• **What to work on**: Substitute "write out" for "transcribe" in the records, starting at the beginning and ending at the line that contains "Where is the upper", and give those lines back with nothing else changed.

• **Provided data**:
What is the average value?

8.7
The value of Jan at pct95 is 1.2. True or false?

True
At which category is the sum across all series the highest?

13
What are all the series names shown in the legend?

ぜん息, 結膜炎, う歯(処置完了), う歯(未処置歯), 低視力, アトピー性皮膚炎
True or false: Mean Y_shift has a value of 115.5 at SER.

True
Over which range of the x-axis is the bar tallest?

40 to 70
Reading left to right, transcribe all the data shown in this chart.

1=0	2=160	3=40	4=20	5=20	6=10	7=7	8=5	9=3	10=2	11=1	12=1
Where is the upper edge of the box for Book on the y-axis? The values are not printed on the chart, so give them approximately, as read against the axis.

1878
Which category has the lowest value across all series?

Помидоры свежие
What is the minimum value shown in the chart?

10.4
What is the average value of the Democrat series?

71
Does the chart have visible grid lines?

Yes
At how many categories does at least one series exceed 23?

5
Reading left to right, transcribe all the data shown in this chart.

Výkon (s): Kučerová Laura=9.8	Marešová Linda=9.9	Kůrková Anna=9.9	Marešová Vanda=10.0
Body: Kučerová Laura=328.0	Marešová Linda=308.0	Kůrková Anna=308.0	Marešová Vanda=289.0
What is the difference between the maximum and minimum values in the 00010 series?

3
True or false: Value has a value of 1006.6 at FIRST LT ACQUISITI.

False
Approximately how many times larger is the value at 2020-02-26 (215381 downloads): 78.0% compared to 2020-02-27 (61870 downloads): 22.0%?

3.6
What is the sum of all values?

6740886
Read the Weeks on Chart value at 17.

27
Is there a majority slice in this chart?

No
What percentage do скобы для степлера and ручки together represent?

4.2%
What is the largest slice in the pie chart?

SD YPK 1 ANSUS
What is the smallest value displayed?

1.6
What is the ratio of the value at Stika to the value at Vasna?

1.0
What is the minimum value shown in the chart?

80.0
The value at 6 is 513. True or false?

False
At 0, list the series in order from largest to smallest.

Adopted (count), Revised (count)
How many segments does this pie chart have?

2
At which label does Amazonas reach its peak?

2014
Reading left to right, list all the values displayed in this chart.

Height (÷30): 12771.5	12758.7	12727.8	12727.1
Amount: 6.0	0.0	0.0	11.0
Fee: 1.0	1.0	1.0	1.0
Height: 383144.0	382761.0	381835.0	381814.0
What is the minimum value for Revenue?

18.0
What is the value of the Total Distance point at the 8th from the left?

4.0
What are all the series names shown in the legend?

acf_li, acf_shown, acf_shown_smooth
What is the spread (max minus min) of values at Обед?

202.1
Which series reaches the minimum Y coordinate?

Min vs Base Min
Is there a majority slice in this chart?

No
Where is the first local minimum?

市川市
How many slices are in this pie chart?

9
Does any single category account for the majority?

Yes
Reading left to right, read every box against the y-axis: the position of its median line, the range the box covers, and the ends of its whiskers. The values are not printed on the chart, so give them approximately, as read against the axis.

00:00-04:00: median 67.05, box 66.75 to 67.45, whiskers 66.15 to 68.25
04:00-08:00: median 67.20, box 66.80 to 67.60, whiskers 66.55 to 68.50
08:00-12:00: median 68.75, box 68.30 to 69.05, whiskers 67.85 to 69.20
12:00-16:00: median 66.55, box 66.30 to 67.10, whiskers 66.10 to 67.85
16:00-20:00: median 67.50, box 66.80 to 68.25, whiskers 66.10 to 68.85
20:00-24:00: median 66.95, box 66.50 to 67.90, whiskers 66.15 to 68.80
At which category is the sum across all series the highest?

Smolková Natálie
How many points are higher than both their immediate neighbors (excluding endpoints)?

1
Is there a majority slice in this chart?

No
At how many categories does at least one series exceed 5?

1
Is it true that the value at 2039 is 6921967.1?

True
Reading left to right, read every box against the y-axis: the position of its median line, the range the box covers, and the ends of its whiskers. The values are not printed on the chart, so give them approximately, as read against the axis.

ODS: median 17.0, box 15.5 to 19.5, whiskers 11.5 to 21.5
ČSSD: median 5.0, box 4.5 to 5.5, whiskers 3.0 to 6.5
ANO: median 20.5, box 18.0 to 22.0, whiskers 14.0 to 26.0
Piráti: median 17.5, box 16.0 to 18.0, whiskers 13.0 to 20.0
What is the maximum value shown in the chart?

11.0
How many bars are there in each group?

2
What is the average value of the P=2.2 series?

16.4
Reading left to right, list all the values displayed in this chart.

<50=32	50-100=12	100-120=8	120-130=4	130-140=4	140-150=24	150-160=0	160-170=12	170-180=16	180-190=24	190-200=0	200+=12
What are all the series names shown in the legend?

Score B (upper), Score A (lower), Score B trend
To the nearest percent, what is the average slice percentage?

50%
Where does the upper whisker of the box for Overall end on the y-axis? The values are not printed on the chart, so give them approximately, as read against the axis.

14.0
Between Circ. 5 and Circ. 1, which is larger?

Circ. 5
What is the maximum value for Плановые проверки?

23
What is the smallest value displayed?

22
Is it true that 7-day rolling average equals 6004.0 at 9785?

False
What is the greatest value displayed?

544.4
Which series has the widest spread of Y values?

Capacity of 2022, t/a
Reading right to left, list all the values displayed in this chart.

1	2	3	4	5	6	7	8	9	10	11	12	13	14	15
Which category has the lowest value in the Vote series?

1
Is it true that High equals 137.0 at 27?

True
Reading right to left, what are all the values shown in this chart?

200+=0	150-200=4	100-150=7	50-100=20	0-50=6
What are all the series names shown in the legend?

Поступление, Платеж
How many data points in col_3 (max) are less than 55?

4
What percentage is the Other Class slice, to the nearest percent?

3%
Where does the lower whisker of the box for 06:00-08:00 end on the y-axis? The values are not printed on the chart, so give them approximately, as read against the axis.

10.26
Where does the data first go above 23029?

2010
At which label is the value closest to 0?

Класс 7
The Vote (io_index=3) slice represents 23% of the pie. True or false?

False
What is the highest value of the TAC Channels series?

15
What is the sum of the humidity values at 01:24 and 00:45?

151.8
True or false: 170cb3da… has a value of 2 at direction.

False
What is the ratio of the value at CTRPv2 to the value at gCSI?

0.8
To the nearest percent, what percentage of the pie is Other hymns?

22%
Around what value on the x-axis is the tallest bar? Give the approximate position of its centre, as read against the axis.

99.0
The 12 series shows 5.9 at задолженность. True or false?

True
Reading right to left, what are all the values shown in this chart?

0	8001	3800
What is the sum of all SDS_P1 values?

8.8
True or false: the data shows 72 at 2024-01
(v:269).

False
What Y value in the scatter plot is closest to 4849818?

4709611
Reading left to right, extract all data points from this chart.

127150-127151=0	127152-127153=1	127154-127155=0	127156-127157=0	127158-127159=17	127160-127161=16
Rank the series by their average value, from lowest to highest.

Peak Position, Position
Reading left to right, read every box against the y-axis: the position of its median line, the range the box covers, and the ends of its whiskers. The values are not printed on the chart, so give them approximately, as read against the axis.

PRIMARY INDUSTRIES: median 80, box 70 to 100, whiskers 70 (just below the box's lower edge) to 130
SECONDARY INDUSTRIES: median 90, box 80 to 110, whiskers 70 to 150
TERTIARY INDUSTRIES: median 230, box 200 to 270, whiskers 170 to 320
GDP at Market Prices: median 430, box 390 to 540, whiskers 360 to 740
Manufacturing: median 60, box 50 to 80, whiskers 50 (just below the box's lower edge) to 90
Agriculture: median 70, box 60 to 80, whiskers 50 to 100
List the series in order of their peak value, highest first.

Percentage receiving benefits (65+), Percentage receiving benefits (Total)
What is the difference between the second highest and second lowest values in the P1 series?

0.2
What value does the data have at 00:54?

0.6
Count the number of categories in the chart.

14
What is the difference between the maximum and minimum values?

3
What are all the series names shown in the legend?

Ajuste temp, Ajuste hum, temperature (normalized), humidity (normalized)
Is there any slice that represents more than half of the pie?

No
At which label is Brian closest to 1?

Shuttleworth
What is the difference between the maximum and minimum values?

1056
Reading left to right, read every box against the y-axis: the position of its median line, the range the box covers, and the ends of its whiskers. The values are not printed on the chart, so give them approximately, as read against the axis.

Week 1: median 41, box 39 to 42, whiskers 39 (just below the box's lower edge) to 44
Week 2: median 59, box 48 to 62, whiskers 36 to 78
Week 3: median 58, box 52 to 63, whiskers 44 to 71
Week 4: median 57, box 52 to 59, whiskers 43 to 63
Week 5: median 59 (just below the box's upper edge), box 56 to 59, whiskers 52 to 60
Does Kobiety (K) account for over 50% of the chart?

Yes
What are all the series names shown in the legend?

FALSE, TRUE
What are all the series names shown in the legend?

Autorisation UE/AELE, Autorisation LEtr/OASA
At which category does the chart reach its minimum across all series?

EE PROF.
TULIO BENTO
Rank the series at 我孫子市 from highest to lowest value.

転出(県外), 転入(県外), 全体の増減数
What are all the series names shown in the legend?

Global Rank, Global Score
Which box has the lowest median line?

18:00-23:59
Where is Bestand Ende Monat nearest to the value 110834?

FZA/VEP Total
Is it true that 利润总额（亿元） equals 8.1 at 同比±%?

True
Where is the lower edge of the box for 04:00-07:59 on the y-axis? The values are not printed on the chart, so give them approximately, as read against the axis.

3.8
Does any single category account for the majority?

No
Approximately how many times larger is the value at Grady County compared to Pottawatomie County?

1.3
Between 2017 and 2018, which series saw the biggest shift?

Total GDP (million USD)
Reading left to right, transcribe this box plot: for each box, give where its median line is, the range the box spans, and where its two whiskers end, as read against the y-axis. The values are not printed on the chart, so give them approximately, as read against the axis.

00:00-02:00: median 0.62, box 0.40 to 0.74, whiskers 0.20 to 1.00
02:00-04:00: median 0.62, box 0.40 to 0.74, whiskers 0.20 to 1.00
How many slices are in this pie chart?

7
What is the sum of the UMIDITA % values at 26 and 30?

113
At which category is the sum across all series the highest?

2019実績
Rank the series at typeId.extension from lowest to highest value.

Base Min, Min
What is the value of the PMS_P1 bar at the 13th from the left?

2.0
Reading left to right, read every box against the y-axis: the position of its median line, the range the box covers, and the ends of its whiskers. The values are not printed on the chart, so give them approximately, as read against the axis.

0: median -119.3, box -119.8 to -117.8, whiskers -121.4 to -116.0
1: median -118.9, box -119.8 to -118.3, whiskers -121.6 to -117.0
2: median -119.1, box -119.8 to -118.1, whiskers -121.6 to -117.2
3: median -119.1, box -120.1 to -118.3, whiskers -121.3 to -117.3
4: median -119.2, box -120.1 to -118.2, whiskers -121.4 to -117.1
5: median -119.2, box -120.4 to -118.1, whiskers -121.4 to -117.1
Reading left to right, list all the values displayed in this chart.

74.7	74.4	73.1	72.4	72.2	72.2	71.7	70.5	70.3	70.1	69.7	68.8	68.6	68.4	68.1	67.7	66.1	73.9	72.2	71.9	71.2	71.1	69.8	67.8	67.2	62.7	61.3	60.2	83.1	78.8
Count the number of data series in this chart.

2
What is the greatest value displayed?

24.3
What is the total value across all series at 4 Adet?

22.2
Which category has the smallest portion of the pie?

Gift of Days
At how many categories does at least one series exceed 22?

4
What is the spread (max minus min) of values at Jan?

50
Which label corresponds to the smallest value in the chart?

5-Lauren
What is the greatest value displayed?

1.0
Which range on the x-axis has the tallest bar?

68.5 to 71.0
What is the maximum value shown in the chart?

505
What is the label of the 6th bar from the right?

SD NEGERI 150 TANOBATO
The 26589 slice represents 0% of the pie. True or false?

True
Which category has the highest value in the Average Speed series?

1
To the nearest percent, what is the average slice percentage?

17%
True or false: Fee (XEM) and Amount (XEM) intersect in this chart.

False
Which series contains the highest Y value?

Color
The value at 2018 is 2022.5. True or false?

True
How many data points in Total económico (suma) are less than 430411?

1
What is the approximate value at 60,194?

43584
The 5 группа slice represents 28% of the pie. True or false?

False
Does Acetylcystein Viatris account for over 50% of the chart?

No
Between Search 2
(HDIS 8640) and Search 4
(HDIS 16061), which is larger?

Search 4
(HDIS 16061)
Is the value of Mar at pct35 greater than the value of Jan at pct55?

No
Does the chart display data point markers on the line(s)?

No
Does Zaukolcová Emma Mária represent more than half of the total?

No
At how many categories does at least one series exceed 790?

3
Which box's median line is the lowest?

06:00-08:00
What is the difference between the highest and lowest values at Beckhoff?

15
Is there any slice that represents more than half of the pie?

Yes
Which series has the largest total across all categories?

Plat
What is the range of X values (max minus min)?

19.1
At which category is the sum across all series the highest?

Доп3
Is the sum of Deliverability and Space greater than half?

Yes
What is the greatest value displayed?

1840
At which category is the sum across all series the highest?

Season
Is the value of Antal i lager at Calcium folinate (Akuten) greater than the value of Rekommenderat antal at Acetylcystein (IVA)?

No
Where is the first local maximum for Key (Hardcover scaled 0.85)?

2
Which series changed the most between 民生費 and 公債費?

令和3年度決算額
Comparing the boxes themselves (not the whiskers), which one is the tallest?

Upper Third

• **Solution for this task**:
What is the average value?

8.7
The value of Jan at pct95 is 1.2. True or false?

True
At which category is the sum across all series the highest?

13
What are all the series names shown in the legend?

ぜん息, 結膜炎, う歯(処置完了), う歯(未処置歯), 低視力, アトピー性皮膚炎
True or false: Mean Y_shift has a value of 115.5 at SER.

True
Over which range of the x-axis is the bar tallest?

40 to 70
Reading left to right, write out all the data shown in this chart.

1=0	2=160	3=40	4=20	5=20	6=10	7=7	8=5	9=3	10=2	11=1	12=1
Where is the upper edge of the box for Book on the y-axis? The values are not printed on the chart, so give them approximately, as read against the axis.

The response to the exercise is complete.